🤖 Stan's Robot Shop — Production-Grade Microservices on AWS EKS

Deployed, stress-tested, and broken on purpose. This is what a real Kubernetes project looks like.

📌 What This Project Actually Is

This is not a "kubectl apply and call it done" project.

Stan's Robot Shop was deployed on a multi-node AWS EKS cluster and deliberately pushed beyond a standard deployment — with real traffic, real autoscaling, real failures, and real debugging. The goal was to understand how a distributed system behaves under load, where it breaks, and how to fix it.

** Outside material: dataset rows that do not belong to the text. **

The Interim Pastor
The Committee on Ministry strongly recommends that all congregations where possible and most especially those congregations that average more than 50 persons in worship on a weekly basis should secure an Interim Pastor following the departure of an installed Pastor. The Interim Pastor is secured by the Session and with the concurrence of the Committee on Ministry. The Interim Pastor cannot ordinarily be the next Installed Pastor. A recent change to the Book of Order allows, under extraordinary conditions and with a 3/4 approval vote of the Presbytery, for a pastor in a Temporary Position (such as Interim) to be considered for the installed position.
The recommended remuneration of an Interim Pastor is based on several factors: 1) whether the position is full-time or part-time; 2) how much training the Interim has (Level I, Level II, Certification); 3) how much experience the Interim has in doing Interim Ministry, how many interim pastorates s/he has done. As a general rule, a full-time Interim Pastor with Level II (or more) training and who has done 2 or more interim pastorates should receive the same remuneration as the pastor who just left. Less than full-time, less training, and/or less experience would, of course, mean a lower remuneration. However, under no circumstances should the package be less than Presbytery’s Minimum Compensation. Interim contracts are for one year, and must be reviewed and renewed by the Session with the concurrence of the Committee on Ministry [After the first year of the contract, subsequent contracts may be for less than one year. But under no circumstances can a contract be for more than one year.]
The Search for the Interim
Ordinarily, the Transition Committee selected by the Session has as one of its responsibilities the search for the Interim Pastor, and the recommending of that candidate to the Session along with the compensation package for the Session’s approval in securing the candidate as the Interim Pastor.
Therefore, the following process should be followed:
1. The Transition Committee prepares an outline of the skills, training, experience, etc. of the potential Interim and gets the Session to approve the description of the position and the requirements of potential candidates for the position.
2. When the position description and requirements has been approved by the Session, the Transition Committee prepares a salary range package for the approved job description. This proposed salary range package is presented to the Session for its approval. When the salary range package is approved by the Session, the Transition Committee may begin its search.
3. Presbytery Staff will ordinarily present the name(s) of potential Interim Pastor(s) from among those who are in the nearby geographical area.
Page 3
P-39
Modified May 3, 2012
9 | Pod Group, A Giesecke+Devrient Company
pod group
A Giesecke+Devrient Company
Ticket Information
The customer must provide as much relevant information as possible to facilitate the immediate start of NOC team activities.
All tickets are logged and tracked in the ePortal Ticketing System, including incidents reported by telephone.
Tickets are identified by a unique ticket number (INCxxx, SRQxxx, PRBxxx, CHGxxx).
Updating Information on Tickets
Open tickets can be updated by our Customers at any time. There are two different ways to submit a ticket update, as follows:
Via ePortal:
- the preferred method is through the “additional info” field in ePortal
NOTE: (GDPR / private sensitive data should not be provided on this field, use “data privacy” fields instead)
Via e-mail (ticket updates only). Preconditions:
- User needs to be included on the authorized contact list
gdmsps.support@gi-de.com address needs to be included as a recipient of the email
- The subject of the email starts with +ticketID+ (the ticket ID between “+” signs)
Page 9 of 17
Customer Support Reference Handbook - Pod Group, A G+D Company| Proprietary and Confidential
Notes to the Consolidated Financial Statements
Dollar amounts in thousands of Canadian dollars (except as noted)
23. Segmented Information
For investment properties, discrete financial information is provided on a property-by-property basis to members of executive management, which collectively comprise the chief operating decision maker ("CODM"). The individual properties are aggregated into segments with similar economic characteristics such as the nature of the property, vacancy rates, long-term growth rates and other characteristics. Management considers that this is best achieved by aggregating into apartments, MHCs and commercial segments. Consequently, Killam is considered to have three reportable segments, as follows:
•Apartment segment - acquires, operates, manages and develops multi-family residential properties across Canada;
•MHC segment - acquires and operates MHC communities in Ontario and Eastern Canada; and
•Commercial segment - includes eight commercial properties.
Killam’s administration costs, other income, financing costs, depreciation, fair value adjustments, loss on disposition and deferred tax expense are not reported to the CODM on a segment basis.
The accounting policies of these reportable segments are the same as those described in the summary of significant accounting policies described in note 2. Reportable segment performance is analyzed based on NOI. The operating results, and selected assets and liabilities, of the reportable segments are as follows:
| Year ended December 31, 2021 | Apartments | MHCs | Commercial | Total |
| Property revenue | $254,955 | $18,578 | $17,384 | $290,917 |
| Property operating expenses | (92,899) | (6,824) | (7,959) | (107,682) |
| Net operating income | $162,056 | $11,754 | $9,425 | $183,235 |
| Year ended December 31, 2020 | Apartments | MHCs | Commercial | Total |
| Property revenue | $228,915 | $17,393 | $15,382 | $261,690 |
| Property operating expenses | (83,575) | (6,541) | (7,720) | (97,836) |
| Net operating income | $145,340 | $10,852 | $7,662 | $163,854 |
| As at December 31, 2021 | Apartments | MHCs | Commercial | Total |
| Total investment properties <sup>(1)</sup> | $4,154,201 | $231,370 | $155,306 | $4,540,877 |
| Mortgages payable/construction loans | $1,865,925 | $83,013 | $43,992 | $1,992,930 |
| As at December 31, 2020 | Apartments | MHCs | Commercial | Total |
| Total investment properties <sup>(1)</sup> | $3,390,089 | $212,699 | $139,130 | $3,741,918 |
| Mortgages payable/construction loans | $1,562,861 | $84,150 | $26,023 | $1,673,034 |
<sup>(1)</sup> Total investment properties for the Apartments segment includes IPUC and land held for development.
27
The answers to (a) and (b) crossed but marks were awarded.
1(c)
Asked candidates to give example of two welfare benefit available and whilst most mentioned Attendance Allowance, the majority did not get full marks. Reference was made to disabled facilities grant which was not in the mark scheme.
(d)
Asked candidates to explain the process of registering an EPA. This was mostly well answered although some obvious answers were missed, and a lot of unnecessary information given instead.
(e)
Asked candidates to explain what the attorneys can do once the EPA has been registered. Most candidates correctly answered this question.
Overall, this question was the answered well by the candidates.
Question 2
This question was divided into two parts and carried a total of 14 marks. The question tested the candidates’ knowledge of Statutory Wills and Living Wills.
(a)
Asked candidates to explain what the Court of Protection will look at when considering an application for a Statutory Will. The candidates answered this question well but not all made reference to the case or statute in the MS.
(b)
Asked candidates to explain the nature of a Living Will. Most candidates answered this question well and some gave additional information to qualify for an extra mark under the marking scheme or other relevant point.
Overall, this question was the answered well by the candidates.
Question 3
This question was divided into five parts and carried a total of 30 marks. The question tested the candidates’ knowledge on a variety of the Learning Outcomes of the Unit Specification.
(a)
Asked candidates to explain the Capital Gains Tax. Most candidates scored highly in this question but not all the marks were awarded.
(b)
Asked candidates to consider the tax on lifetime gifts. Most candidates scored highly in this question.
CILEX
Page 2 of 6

The focus throughout: system behavior, not just configuration.

⚡ Key Results (What Recruiters Care About)

Metric	Result
🚀 Peak throughput	~4,850 requests/sec
✅ Failure rate at 1000 concurrent users	~0%
⚡ p95 latency	~195 ms
🔍 Bottleneck identified	Catalogue service at >170% CPU
🔧 Critical bug fixed	Istio routing misconfiguration blocking traffic distribution
📈 HPA validated	Live autoscaling under sustained load

🏗️ Architecture Overview

Users
  │
  ▼
AWS Elastic Load Balancer
  │
  ▼
Istio Ingress Gateway
  │
  ├──► Web (NodeJS Frontend)
  ├──► Catalogue ──► MongoDB
  ├──► Cart ──────► Redis
  ├──► User ──────► MongoDB + Redis
  ├──► Shipping ──► MySQL
  ├──► Ratings ───► MySQL
  ├──► Payment ───► RabbitMQ
  └──► Dispatch ──► RabbitMQ
         │
         ▼
  Prometheus ──► Grafana Dashboards

8-node cluster topology:

5 nodes → stateless application workloads
3 nodes → dedicated database workloads (isolated with taints)

🧰 Tech Stack

Application Layer (Polyglot Microservices)

Service	Language	Database
Web	NodeJS + AngularJS	—
Catalogue	NodeJS (Express)	MongoDB
Cart	—	Redis
User	—	MongoDB + Redis
Shipping	Java (Spring Boot)	MySQL
Ratings	PHP (Apache)	MySQL
Payment	Python (Flask)	RabbitMQ
Dispatch	Golang	RabbitMQ

Infrastructure Layer

Component	Tool
Container Orchestration	AWS EKS (Kubernetes)
Service Mesh	Istio
Package Management	Helm + Kustomize
GitOps	ArgoCD
Monitoring	Prometheus + Grafana
Load Testing	k6
Messaging	RabbitMQ

⚙️ Infrastructure Design

Multi-Node EKS Cluster

The cluster separates stateful and stateless workloads — a pattern that matters in production:

Application nodes (×2) handle all microservice pods. Spread using pod anti-affinity to avoid co-location of critical replicas.

Database nodes (×1) are isolated with taints and tolerations. Only database pods can schedule here, preventing compute workloads from starving DB I/O.

# Example: DB node taint
taints:
  - key: "workload"
    value: "database"
    effect: "NoSchedule"

# DB pod toleration
tolerations:
  - key: "workload"
    operator: "Equal"
    value: "database"
    effect: "NoSchedule"

Why this matters: Without node isolation, a CPU-hungry microservice pod can be co-located with MongoDB, and suddenly your DB performance collapses under load. Many projects skip this and then misdiagnose the root cause.

Scheduling Constraints

Three layers of scheduling control are applied:

Node affinity — forces pods to specific node types
Pod affinity — co-locates related services for lower latency
Pod anti-affinity — spreads replicas across nodes for availability

🚀 Deployment Methods

Kustomize is implemented so you can compare real-world approaches:

Kustomize (Overlay-Based Deployment)

Best for declarative environment variations without templating complexity.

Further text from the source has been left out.